6 Dec 2010

Rakiura Track on Stewart Island – 5th

For this day I had planned to walk a part of the Rakiura track, which is consider to be one of the great walks in NZ. The whole track is about 36 km and one’s suggested to do one or two overnights in the huts along the track. However, I thought that it may be possible to do the track in one day, but I think it would be wise to start with the first third to Maori beach, then make a final decision. I packed my rucksack with food and rain clothes only and left the house at 9am. Cloudy and a westerly breeze. I excluded the Horseshoe Point track and headed directly towards Lee Bay. On the beach at Lee Bay a huge Sea Lion had parked himself. I reached Maori Beach quarter to 12. Had a small lunch and finally decided to do the whole Rakiura track.
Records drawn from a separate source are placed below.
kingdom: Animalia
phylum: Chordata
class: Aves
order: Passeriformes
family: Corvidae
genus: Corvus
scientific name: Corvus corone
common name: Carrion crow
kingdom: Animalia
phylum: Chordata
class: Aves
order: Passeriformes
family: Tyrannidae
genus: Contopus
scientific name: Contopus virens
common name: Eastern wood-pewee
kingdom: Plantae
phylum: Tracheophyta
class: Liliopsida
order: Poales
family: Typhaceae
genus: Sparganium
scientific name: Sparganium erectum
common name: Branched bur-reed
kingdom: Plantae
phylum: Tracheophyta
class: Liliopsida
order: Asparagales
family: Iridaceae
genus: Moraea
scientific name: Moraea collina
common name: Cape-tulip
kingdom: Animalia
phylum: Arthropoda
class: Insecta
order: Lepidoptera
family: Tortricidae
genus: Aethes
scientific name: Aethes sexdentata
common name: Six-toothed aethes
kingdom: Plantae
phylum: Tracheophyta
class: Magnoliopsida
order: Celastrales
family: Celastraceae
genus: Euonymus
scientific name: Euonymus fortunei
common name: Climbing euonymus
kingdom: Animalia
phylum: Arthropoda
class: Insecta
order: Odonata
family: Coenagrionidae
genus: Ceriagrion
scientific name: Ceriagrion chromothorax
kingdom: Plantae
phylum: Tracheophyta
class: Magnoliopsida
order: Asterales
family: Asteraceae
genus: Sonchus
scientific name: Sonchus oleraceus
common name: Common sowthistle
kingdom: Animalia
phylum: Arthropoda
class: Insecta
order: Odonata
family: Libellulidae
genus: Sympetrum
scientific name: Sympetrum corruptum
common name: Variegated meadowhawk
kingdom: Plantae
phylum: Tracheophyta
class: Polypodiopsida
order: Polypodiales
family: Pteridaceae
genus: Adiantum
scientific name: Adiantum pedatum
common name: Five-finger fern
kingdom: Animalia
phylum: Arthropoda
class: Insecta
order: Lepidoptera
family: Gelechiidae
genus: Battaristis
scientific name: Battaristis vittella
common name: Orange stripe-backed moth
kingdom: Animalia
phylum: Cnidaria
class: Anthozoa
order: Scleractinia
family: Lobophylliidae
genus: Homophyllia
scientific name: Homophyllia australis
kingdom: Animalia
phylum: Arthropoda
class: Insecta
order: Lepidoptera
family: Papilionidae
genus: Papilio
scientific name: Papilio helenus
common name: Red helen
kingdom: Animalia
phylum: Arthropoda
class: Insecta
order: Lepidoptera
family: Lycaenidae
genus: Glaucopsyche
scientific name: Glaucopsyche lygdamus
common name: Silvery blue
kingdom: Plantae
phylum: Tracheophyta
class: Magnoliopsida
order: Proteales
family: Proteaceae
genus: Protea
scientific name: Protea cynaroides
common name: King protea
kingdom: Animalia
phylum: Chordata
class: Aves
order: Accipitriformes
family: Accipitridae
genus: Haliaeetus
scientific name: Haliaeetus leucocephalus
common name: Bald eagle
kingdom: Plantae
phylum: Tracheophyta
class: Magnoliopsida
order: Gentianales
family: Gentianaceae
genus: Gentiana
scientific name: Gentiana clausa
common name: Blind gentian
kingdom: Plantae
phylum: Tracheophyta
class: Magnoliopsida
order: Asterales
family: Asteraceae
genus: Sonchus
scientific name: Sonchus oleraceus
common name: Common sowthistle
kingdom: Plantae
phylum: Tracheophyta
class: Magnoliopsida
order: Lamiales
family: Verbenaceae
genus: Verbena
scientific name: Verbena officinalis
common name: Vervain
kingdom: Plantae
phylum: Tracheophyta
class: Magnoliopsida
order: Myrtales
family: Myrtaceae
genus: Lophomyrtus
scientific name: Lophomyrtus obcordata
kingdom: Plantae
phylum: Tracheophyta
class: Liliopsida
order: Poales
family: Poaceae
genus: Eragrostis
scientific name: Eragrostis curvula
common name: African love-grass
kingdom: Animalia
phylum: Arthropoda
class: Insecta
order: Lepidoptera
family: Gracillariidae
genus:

By the way, Rakiura is the Maori name for Stewart Island and means “Land of the Glowing Skies. While this is a reference to the blushes of Te Rakitamau it also describes the island’s spectacular sunsets and its night-time displays of Aurora Australis, the Southern Lights.

The track between Port William and North Arm Hut were just wonderful. Through native old forest all way, valleys with small streams, suspension bridges, a few lookout points, even though one never reached below the bushline. I reached North Arm at 3:40pm and had a 20 minutes rest in the hut with coffee and food. Unfortunately, it started to drizzle when I hit the track. The track between North Arm and Sawdust Bay were just a muddy disaster as some clever one had pulled away the wooden walkway, instead of doing it step by step when replacing it with a gravel walkway. I arrived to Jo and Andy’s house at 7pm, with quite muddy and wet trekking boats, but happy to had have completed the whole track, though there was no other option then to proceed. The regular bird species were seen in good numbers during the walk. I got to bed early and fell in sleep at once.

Dead Man Beach in early morning.
The huge Sea lion at Lee Bay.
View along the coast from Peters Point.
The suspension bridge at Maori Beach.
The lovely dense native forest between Port William and North Arm.
A temporary suspension bridge between Port William and North Arm, due to construction work of a collapsed part of the track.
A nice stream along the track.
View towards Prices Inlet.
The North Arm hut.
Part of the North Arm seen from the hut.
View at Butterfield Beach nine o'clock in the evening!